Under-pressure Marks & Spencer chief executive Marc Bolland offered a glimmer of hope in last week’s trading update. In what was a break from tradition, the retailer split out its clothing sales from the wider general merchandise performance.

Under-pressure Marks & Spencer chief executive Marc Bolland offered a glimmer of hope in last week’s trading update. In what was a break from tradition, the retailer split out its clothing sales from the wider general merchandise performance.

General merchandise like-for-likes fell 0.6% while by contrast, clothing like-for-likes were up 0.6%. While this clothing performance means M&S is by no means out of the water yet, it is encouraging.

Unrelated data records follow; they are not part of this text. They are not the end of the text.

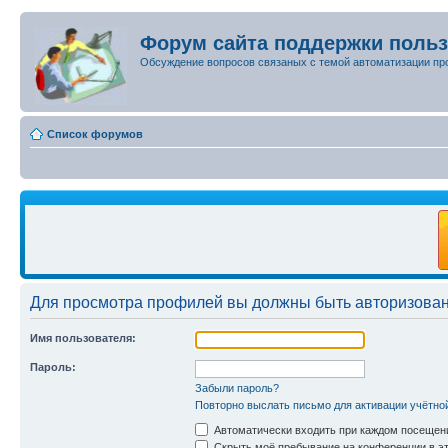
Форум сайта поддержки поль
Обсуждение вопросов связаных с темой автоматизации пр
Список форумов
Для просмотра профилей вы должны быть авторизова
Имя пользователя:
Пароль:
Забыли пароль?
Повторно выслать письмо для активации учётно
Автоматически входить при каждом посещен
Скрыть моё пребывание на конференции в эт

And as womenswear generally leads a clothing revival, it was this sector that Bolland highlighted, saying it showed “a clear sign of improvement and performed ahead of clothing”.

Breaking out clothing from the rest of general merchandise gives more transparency, and follows on from Christmas when the retailer gave figures for a shorter festive period – the eight weeks to December 24 – as well as the standard third-quarter performance.

In both instances, M&S broke out the figures to show it is moving in the right direction. Encouraging as it is, M&S now needs to ensure it continues to break out those figures in future updates to show full transparency.

Analysts should be able to see the how the retailer is tracking on all levels, and while Bolland will be working to ensure its clothing figures continue to climb, he also needs to be prepared to deliver those figures if they don’t go in the right direction.

A solid start

Bonmarche – the women’s fashion retailer aimed at the over-50s – has delivered a strong end to the year despite the difficult climate. Like-for-like sales up 16.3% in its fourth quarter.

Such a performance is testament to a successful IPO. Bonmarche was one of the first among the retailers to float late last year, and did so without the pomp and ceremony of some of those that followed and that have since failed to live up to early expectations.

It may not be the sexiest sector but with shares floating at 200p and now standing at 295p, it is definitely appealing to the City.